Por Héctor Loya/ El Informador
En los últimos años, se ha vuelto cada vez más común escuchar entre jóvenes frases como “quiero ganar dinero rápido”, “no quiero trabajar toda la vida” o “quiero ser rico antes de los 30”. Este cambio de mentalidad no es casualidad. Vivimos en una era donde las redes sociales han transformado la percepción del éxito, vendiendo la idea de que la riqueza puede alcanzarse sin esfuerzo, sin preparación y, sobre todo, sin tiempo.
La llamada cultura del “dinero fácil” se ha instalado con fuerza en la mente de muchos jóvenes. Influencers mostrando autos de lujo, viajes constantes y estilos de vida aparentemente perfectos han creado una narrativa donde el éxito parece inmediato. Sin embargo, lo que pocas veces se muestra es el contexto real: el trabajo detrás, los privilegios previos o, en muchos casos, la falta de transparencia sobre cómo se obtiene ese dinero.
Este fenómeno no solo genera expectativas irreales, también provoca frustración. Cuando los resultados no llegan rápido, muchos jóvenes se sienten fracasados, aun cuando apenas están comenzando su vida laboral o académica. Se pierde de vista que el crecimiento personal, profesional y económico es un proceso que requiere tiempo, disciplina y constancia.
Más preocupante aún es que esta mentalidad puede abrir la puerta a decisiones riesgosas. Desde caer en esquemas fraudulentos, hasta involucrarse en actividades ilegales, el deseo de obtener dinero rápido puede llevar a caminos peligrosos. La línea entre la ambición legítima y la desesperación por el éxito inmediato se vuelve cada vez más delgada.
Esto no significa que aspirar a una vida mejor esté mal. Al contrario, es natural querer estabilidad, comodidad y progreso.
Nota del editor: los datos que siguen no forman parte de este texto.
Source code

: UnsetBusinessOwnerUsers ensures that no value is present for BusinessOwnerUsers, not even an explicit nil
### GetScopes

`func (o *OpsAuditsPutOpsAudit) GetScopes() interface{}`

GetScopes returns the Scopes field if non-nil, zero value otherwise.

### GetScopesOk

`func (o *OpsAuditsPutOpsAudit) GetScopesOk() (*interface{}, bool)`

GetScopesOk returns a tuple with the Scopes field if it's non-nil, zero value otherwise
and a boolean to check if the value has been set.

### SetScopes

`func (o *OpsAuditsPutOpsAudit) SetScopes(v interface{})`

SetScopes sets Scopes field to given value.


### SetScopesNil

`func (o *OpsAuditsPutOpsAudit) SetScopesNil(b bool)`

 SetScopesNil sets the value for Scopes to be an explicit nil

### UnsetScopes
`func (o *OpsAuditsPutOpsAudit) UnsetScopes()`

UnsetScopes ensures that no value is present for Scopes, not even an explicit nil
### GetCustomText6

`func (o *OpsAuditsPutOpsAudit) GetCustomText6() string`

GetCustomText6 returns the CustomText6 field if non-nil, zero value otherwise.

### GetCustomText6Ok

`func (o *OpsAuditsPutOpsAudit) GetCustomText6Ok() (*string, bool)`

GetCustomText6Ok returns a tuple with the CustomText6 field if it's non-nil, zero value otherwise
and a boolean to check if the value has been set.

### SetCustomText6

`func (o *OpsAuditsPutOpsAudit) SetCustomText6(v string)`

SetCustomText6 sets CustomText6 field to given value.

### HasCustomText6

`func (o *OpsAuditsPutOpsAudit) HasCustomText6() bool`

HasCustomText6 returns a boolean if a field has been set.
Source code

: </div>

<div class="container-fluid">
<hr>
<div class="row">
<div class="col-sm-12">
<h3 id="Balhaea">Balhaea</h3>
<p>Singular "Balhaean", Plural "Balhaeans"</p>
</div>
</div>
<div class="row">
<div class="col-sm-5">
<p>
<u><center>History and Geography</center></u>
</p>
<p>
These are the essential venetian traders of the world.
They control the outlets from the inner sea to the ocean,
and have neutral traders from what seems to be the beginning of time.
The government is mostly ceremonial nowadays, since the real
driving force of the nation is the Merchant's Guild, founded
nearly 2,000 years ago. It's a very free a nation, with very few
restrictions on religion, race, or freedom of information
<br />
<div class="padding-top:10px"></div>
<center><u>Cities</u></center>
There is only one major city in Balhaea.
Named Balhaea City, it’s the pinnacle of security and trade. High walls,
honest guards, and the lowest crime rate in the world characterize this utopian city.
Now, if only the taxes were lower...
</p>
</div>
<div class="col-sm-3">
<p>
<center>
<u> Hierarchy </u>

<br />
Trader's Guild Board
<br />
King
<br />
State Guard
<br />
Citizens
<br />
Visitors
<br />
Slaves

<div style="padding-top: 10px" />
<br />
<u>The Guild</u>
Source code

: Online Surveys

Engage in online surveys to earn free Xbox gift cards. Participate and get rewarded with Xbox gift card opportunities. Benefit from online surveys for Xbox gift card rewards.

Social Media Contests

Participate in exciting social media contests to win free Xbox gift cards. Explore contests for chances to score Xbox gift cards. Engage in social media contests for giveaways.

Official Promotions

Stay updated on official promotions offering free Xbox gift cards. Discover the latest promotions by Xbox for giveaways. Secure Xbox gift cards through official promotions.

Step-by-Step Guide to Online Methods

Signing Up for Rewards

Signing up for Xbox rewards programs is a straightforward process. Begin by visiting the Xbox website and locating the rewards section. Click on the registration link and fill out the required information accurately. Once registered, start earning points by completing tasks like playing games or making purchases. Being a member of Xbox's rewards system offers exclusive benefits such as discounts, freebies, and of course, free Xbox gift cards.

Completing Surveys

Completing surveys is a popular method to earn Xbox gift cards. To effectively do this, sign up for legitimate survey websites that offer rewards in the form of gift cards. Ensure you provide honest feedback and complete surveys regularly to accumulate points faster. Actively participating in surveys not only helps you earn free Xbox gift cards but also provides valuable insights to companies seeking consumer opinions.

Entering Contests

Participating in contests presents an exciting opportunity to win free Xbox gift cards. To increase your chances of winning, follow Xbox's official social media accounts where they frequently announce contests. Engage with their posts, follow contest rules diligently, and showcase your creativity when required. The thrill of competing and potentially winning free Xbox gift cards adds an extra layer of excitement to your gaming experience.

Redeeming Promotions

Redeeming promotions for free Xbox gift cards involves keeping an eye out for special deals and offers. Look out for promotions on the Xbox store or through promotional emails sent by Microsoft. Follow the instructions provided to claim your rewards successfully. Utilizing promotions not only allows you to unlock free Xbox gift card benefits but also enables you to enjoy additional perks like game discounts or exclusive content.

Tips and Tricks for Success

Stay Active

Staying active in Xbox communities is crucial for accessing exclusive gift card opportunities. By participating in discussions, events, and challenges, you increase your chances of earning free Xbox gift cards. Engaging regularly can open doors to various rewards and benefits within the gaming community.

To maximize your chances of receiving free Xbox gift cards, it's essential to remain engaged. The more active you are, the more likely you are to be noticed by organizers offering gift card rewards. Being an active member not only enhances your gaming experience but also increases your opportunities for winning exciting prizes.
El problema radica en la forma en que se plantea el camino para lograrlo. Se ha dejado de valorar el esfuerzo, la educación y la experiencia como pilares fundamentales del éxito, reemplazándolos por atajos que pocas veces son sostenibles.
La cultura del “dinero fácil” no solo es una ilusión, es una trampa que puede costar caro. Apostar por el esfuerzo, la preparación y la paciencia no es un mensaje popular en tiempos de inmediatez, pero sigue siendo el camino más seguro. Tal vez no genere millones de un día para otro, pero construye algo mucho más valioso: estabilidad, criterio y futuro.
Porque al final, el verdadero éxito no está en qué tan rápido se gana el dinero, sino en qué tan preparado se está para mantenerlo.